:: RECORDS SUPPLIED ::
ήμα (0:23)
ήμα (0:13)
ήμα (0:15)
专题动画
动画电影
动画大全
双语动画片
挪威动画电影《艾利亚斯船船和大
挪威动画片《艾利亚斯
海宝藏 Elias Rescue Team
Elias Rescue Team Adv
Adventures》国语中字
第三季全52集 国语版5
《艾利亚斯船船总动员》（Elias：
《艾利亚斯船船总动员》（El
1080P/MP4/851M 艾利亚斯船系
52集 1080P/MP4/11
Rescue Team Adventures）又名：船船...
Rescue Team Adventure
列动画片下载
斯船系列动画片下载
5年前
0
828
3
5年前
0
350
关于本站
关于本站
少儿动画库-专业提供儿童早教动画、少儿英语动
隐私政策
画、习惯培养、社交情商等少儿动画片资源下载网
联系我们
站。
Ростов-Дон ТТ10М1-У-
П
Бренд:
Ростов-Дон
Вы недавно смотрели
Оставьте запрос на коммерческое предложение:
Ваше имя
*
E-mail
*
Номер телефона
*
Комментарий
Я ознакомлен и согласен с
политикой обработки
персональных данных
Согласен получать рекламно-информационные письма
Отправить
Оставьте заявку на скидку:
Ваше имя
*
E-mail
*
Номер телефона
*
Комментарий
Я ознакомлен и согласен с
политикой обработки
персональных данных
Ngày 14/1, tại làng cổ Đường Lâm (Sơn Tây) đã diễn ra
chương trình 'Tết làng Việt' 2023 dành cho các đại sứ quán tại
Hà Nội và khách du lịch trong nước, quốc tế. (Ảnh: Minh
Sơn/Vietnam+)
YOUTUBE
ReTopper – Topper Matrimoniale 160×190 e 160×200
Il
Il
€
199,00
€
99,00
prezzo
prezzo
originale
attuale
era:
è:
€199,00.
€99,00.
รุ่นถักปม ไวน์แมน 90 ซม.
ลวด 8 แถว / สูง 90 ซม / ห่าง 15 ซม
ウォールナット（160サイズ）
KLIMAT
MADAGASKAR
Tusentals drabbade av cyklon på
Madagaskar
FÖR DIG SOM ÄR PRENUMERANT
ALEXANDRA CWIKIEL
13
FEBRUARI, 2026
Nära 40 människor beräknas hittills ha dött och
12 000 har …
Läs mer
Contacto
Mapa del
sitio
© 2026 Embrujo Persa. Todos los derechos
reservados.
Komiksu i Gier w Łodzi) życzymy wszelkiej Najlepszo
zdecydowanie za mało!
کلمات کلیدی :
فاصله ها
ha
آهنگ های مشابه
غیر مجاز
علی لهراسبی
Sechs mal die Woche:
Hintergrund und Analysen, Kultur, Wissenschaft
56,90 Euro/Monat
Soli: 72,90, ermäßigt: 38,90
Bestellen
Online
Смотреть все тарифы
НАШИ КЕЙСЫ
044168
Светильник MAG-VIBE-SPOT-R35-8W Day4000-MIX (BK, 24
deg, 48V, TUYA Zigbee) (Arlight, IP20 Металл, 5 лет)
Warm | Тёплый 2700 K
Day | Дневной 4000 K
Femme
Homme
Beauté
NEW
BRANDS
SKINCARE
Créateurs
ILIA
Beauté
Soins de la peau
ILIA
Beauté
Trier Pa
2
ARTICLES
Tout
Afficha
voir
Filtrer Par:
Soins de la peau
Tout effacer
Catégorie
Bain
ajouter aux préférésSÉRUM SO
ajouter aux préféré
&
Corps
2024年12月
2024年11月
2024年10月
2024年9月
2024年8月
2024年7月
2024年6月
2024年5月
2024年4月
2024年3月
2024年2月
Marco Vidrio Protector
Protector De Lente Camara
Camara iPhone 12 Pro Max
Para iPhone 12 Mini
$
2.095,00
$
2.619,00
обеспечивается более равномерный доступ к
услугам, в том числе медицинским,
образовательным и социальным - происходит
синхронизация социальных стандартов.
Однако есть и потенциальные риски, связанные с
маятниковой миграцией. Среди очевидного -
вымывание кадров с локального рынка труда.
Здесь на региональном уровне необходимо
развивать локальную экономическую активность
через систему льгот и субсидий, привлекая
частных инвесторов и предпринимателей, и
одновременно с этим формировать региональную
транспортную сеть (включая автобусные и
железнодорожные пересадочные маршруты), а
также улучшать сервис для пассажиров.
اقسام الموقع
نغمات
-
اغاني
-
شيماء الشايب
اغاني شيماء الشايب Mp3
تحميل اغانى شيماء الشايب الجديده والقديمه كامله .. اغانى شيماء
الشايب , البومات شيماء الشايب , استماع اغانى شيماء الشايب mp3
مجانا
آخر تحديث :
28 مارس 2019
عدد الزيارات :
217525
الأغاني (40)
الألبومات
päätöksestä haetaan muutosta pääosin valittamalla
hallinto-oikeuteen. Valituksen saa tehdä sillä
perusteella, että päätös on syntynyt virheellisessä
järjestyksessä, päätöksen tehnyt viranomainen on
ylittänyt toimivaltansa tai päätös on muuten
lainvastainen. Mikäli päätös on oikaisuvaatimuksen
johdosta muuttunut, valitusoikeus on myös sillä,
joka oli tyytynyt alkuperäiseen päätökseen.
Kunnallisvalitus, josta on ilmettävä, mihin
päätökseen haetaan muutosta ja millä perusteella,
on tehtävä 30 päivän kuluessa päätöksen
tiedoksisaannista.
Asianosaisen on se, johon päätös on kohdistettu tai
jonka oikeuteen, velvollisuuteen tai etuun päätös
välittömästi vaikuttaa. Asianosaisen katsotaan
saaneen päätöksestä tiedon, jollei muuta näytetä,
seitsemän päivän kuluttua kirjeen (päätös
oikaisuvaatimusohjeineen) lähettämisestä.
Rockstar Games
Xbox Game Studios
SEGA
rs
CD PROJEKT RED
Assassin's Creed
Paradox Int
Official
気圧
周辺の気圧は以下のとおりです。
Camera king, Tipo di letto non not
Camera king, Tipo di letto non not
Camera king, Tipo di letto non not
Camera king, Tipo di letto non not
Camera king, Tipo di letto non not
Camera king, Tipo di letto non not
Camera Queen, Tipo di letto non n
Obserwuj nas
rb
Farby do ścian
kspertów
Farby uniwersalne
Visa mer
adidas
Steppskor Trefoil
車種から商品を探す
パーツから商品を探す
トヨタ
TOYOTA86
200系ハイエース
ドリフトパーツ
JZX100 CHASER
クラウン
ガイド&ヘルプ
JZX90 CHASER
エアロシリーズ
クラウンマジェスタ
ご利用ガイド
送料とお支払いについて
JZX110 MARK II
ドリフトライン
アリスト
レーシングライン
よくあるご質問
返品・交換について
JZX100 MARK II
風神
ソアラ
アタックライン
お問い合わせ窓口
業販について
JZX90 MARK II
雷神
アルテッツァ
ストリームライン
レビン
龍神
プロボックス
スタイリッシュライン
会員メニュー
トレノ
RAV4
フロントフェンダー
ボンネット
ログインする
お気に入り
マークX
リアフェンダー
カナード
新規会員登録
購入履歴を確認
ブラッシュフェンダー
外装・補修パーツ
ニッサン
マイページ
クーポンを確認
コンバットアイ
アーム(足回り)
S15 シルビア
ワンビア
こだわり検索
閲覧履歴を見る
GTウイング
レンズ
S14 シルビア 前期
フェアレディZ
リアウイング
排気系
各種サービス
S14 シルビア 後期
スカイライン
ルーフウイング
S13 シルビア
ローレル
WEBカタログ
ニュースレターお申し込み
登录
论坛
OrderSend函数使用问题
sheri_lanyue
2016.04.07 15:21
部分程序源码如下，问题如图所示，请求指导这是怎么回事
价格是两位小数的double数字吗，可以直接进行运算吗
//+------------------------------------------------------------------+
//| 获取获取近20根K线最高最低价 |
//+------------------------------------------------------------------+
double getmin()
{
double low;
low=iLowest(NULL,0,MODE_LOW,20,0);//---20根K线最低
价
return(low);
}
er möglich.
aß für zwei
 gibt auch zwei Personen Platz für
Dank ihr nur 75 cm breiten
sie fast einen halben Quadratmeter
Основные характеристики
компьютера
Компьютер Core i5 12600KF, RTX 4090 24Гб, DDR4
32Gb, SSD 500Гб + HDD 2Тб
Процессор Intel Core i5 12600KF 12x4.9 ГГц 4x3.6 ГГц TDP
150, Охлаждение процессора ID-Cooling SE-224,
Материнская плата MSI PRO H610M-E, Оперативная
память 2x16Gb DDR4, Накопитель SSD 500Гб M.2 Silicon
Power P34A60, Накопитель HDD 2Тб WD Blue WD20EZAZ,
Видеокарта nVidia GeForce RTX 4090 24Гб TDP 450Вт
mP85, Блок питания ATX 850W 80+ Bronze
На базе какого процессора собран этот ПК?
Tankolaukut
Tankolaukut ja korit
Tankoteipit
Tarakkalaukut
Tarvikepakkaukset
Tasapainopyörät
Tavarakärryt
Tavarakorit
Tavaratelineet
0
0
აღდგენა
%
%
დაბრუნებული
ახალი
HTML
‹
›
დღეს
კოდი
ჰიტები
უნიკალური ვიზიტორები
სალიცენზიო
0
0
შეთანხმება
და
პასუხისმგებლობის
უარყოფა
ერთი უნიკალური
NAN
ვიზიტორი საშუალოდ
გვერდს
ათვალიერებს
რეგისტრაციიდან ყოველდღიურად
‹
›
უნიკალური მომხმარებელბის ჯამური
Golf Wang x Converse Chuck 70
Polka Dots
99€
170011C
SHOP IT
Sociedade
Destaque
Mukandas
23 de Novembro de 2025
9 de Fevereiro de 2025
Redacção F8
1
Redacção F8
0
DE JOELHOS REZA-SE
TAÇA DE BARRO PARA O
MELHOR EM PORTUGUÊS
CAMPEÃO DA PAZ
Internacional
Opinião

:: TASK TO CARRY OUT ::
Among the records above, find each line holding "Оставьте" and list it.

:: SOLUTION ::
Оставьте запрос на коммерческое предложение:
Оставьте заявку на скидку:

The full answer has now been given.